Claude McKay's Catholic Poetics and Politics
The above-linked article is about Harlem Renaissance poet Jamaican-born Claude McKay’s collection of poems titled Harlem Shadows. The collection was recently republished in honor of its hundredth anniversary by both Angelico Press (with an introduction by James Matthew Wilson) and by Penguin. Katy Carl, Dappled Things editor in chief, writes about Terrence Sweeney’s review at Church Life Journal:
“Very finely done by our own Terence Sweeney. The title of the article is something of a misnomer, as it scarcely skirts ‘politics’ or policy, instead taking an aesthetic-ethical angle toward reality and asking what it might mean to seek the meeting of truth, goodness, and beauty with a robustly understood justice.”
Significantly, James Matthew Wilson’s “Introduction” to the Angelico edition applauds McCay’s deft mastery of the forms of the English poetic tradition in an intellectual milieu that even back then only appreciated “avant-garde artistic experimentation.”

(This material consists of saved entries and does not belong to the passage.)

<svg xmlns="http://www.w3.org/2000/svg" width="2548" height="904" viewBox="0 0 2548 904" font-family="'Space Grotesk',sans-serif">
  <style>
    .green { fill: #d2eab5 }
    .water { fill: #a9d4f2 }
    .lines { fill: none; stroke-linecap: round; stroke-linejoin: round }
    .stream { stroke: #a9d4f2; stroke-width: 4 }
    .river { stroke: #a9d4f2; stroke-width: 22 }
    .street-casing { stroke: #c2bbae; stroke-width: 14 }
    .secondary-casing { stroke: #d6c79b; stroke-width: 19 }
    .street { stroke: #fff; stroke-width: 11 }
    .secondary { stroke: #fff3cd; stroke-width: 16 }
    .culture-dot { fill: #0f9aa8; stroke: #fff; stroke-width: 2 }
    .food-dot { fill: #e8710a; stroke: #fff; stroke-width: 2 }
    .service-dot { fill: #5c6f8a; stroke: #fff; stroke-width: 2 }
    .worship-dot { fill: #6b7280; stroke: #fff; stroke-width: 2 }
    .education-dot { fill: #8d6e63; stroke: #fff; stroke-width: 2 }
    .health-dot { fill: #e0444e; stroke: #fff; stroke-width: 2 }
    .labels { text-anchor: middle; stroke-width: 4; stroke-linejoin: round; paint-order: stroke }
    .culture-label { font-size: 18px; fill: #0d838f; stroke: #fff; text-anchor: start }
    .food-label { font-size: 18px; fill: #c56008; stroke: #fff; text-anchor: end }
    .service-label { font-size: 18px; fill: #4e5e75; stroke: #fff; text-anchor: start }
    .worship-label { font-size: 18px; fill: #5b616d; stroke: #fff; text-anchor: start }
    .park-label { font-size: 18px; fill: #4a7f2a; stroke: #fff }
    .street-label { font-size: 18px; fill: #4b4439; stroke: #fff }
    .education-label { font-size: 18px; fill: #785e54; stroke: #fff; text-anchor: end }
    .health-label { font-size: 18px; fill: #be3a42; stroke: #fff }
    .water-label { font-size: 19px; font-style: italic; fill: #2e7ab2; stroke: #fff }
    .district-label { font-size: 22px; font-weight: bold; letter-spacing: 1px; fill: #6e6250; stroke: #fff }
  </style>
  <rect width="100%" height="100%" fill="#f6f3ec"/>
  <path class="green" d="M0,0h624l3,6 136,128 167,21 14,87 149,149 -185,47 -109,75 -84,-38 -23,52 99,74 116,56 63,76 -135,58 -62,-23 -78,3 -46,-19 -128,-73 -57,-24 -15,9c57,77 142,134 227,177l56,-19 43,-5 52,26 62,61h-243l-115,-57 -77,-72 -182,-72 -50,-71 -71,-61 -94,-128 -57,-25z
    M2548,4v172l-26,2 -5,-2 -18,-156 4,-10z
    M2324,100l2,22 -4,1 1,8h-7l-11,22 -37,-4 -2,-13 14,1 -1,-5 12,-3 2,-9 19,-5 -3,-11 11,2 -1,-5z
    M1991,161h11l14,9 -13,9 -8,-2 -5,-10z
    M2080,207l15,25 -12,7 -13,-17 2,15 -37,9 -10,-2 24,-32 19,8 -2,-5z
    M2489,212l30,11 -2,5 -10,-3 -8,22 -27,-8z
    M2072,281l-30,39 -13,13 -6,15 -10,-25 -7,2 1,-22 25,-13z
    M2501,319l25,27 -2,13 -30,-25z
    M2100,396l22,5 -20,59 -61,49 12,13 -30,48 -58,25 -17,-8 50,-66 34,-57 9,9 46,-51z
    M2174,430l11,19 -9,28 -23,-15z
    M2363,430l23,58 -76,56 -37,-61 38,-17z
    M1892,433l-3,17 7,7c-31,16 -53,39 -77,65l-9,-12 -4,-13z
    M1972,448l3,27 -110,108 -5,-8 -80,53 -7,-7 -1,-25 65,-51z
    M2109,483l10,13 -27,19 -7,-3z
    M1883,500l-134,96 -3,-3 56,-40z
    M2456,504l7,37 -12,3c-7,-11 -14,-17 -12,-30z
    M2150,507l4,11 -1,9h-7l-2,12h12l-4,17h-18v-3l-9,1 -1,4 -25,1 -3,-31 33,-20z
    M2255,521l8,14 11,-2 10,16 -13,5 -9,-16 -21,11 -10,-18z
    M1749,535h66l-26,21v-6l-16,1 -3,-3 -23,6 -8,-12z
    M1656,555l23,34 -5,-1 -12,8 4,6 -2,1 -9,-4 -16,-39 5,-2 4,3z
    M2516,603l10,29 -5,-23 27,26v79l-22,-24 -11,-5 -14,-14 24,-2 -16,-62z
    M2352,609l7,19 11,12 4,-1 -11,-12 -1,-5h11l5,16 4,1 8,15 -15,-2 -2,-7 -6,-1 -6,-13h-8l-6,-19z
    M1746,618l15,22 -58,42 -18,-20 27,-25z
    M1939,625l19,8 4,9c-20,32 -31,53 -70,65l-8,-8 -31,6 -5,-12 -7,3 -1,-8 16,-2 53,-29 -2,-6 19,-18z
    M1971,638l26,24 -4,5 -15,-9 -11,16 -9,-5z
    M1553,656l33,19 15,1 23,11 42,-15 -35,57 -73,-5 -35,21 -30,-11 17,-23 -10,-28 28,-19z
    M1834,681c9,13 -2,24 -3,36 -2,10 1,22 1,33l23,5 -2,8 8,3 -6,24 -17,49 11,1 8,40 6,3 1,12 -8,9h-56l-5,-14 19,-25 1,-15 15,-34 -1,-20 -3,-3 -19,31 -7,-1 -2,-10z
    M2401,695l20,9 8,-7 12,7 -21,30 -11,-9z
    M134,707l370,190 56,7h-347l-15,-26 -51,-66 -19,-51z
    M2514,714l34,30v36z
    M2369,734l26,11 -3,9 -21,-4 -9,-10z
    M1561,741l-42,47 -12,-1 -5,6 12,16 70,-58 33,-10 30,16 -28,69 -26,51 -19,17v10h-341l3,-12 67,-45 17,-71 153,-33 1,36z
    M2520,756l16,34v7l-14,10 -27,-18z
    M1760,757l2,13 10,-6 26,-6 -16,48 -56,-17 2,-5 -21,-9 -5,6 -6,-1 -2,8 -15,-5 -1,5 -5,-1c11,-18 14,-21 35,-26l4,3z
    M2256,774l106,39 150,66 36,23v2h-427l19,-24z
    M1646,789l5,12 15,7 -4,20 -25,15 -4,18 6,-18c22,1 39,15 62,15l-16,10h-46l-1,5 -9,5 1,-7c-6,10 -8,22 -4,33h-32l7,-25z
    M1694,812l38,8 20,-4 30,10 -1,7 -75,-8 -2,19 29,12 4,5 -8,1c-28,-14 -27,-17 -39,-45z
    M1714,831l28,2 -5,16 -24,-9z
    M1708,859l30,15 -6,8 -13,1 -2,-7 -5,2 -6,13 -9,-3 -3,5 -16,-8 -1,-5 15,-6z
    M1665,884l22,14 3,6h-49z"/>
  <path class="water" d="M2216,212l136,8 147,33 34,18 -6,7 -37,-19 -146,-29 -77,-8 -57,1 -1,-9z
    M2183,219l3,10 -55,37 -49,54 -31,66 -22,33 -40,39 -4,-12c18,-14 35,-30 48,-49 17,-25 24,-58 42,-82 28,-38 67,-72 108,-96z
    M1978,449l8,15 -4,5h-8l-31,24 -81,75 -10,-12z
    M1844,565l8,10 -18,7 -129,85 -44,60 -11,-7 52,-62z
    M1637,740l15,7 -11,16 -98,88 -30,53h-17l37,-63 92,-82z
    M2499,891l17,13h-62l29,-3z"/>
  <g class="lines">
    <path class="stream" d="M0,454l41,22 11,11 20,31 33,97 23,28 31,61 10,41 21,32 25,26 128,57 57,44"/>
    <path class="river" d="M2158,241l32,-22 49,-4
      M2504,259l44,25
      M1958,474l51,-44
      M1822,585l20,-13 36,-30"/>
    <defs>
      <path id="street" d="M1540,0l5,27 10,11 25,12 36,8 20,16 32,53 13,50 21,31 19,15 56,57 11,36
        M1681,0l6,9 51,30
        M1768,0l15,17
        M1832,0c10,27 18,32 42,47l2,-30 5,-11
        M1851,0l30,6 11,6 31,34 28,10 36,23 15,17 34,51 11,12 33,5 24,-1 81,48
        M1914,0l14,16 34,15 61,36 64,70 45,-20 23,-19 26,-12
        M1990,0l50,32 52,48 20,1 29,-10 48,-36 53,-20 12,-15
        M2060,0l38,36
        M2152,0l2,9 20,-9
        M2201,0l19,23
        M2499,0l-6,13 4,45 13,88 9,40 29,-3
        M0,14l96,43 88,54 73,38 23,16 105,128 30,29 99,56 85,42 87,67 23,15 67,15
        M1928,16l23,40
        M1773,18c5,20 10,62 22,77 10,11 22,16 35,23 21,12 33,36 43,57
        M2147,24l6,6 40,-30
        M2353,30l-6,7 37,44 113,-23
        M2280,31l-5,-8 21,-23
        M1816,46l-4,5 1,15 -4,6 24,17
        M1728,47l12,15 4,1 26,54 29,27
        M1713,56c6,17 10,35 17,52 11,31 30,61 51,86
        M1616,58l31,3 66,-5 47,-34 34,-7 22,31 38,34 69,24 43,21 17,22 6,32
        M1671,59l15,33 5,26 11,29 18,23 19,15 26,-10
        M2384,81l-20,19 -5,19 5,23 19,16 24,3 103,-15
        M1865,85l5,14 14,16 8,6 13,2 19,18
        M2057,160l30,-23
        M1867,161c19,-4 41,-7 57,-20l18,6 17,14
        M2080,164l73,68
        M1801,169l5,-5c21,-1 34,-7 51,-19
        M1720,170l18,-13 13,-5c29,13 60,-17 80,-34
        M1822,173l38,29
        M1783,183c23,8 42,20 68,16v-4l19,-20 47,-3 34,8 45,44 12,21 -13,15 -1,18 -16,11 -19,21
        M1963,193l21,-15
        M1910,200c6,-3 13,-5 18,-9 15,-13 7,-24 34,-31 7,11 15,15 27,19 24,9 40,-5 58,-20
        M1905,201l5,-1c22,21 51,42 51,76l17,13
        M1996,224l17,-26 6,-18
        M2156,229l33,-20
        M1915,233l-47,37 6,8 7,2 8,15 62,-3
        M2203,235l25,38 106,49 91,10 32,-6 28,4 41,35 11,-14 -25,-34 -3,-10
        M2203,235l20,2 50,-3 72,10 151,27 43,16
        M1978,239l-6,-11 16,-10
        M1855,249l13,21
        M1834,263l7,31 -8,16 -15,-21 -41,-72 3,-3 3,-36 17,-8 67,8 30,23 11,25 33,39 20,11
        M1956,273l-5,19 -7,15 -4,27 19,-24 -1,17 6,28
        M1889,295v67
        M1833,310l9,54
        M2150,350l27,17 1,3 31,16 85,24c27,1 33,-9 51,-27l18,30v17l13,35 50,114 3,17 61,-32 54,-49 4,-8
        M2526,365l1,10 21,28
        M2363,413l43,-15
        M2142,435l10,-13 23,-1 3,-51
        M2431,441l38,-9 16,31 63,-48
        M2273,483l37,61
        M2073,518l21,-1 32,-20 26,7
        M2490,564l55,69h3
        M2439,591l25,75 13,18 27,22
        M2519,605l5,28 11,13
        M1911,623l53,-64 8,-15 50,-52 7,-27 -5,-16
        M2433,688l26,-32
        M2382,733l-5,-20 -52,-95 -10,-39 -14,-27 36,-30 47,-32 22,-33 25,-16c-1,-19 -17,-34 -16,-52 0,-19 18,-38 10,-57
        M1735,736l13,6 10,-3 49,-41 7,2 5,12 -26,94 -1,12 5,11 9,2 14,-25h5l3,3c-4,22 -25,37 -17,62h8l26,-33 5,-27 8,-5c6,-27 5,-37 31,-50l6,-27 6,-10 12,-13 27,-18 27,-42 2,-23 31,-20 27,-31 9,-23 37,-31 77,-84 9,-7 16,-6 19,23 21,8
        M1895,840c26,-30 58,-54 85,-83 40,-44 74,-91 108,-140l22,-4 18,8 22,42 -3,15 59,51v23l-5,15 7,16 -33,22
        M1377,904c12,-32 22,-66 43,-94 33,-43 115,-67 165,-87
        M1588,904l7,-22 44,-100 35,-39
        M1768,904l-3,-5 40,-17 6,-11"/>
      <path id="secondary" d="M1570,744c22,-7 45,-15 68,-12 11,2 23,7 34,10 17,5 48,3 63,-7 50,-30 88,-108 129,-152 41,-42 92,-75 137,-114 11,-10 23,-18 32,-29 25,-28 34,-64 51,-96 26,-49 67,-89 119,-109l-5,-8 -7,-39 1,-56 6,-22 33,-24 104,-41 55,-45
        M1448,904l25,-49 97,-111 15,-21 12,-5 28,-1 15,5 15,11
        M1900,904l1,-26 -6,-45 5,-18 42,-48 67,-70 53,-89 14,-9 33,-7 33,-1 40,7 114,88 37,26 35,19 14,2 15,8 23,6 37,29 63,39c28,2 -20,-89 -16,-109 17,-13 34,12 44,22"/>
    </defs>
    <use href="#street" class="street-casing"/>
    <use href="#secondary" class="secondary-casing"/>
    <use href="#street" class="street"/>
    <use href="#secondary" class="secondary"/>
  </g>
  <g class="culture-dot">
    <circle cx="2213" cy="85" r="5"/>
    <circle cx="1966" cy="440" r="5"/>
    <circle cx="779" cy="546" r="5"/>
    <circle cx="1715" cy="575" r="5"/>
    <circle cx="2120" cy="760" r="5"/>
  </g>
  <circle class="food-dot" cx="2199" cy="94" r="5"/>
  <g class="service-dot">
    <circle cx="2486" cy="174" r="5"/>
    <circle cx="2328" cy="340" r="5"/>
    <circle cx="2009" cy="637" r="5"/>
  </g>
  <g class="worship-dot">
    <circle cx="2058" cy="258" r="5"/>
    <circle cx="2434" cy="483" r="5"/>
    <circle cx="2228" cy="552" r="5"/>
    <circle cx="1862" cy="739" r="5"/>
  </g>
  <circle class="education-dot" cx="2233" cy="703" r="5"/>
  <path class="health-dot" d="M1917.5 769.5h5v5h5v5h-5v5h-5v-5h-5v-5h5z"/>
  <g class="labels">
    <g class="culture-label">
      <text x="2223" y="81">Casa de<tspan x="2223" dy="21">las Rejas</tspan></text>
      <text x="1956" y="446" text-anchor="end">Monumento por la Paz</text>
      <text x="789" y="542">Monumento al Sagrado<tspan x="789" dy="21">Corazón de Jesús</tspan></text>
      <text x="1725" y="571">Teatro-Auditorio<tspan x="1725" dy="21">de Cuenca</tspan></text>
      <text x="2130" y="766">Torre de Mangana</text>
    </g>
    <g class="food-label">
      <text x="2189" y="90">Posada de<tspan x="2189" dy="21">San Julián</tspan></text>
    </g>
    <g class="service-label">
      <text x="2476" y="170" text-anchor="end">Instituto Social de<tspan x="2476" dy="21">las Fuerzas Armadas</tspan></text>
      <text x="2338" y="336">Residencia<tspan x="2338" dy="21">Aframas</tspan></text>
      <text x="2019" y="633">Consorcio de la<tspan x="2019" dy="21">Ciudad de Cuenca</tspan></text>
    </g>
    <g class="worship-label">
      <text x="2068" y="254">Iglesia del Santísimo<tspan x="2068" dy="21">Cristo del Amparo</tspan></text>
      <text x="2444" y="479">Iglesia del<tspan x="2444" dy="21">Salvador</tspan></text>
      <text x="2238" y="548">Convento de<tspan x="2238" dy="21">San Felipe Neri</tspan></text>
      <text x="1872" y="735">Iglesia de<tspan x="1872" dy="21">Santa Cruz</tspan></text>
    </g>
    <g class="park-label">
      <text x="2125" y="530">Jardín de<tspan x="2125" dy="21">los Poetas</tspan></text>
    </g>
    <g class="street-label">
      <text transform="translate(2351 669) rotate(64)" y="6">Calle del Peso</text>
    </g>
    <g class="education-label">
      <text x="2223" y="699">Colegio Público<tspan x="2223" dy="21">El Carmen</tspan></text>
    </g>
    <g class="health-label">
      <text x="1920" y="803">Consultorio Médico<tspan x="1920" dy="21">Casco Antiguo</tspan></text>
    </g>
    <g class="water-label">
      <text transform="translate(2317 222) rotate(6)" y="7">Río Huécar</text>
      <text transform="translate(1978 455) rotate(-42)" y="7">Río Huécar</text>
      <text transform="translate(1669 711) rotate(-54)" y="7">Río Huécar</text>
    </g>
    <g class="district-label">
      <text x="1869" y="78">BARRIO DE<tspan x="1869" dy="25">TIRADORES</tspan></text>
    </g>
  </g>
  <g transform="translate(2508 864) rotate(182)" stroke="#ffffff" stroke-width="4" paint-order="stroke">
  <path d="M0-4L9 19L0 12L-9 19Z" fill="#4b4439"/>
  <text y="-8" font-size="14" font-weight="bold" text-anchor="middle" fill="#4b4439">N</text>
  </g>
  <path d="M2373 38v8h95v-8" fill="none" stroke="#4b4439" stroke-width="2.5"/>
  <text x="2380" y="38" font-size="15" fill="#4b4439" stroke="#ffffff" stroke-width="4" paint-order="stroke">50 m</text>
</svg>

Whatever else it might mean to other readers, Sweeney’s perceptive review is a great introduction for readers like me who have never read McKay’s poetry or heard much about him. It ends with a poem written by McKay twenty years before his conversion to Catholicism, a poem that astonishes me by how movingly it portrays a soul that hears God calling, knows he is enslaved by sin, and begs God to keep him from falling. It may astonish you too.
Three Lessons in Beauty
Tevor Cribben Merrill, author of Minor Indignities, writes on “lodestars of aesthetic judgement” at the Genealogies of Modernity Project. The above-linked essay is recommended by Katy Carl and Liked by DT associate editor Rosemary Callenberg.
"Anyone who has sought to make or comprehend art has probably come across at least a few lessons on beauty—insights that, it seems, can never be exhausted."—Trevor Merrill
Merrill accompanies his observations with quotes from such disparate sources as Milan Kundera, Dietrich von Hildebrand, Fyodor Dostoevsky, Virginia Wolff, Jane Austen, Miguel de Cervantes, and Francois Rabelais, adding his own insights gained while listening to Beethoven’s Piano Sonata 31, Op. 110 while sick in bed—this reinforced with a quote from Kundera, “. . . only among the small masters [petits maîtres] does novelty seek to call attention to itself.” Interesting and enriching easy to read philosophizing.
Dana Gioia: Finding Time to Write - (Part 2)
“How can you find time to write after a long day at work? In this episode poet Dana Gioia discusses ways to organize your time--simply and effectively-- to write in a busy life.”